Now, what harm will befall you in taking this side? You will be faithful, humble, grateful, generous, a sincere friend, truthful. Certainly you will not have those poisonous pleasures, glory and luxury; but will you not have others? I will tell you that you will thereby gain in this life, and that, at each step you take on this road, you will see so great certainty of gain, so much nothingness in what you risk, that you will at last recognise that you have wagered for something certain and infinite, for which you have given nothing. (233)

Another aspect of the Mav's argument that is interesting is the notion of "deserving" immortality. Atheists sometimes argue against hell that no one can possibly do anything deserving of eternal punishment. The converse of the same point would be that no one can possibly do anything deserving of eternal reward.
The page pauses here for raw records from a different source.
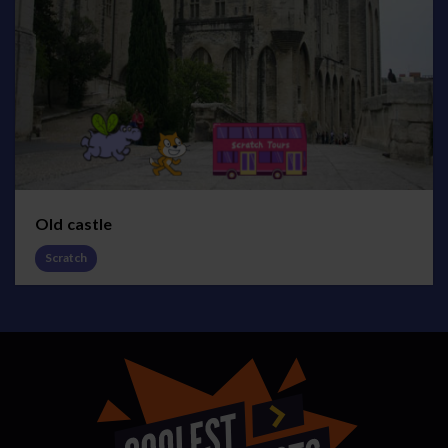
Old castle
Scratch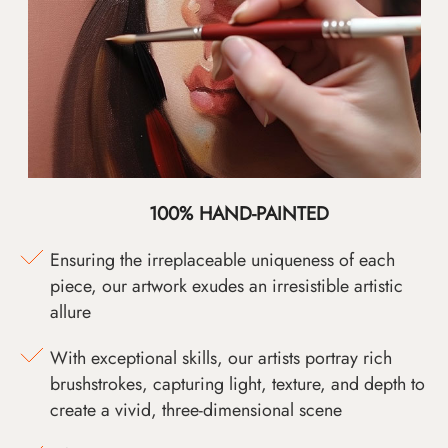
100% HAND-PAINTED
Ensuring the irreplaceable uniqueness of each
piece, our artwork exudes an irresistible artistic
allure
With exceptional skills, our artists portray rich
brushstrokes, capturing light, texture, and depth to
create a vivid, three-dimensional scene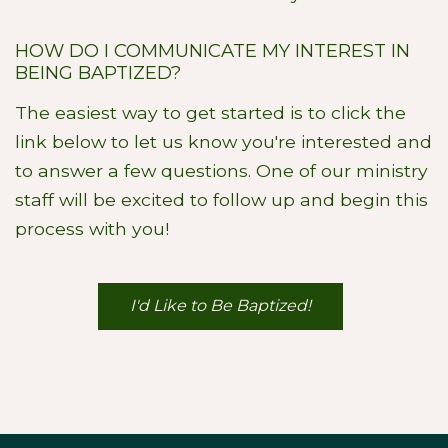
HOW DO I COMMUNICATE MY INTEREST IN
BEING BAPTIZED?
The easiest way to get started is to click the
link below to let us know you're interested and
to answer a few questions. One of our ministry
staff will be excited to follow up and begin this
process with you!
I'd Like to Be Baptized!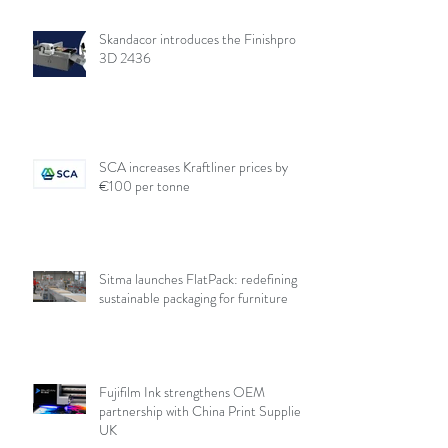
Skandacor introduces the Finishpro
3D 2436
SCA increases Kraftliner prices by
€100 per tonne
Sitma launches FlatPack: redefining
sustainable packaging for furniture
Fujifilm Ink strengthens OEM
partnership with China Print Supplies
UK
Indeed, the classical philosophers did not argue that man deserved immortality. Plato argued that man's soul is immortal by nature; his destiny varied according to its just desserts, but it was immortal either way. The Catholic Church also holds the immortality of the soul as a matter that can be philosophically established. But such immortality does not necessarily involve the fullness of life, for man is only fully alive in his body. "Eternal life" for the Catholic means eternal life in the glorified body that is assumed at the general resurrection, and this eternal life certainly cannot be deserved. It is gained only as a gift freely given through the Death and Resurrection of Jesus Christ.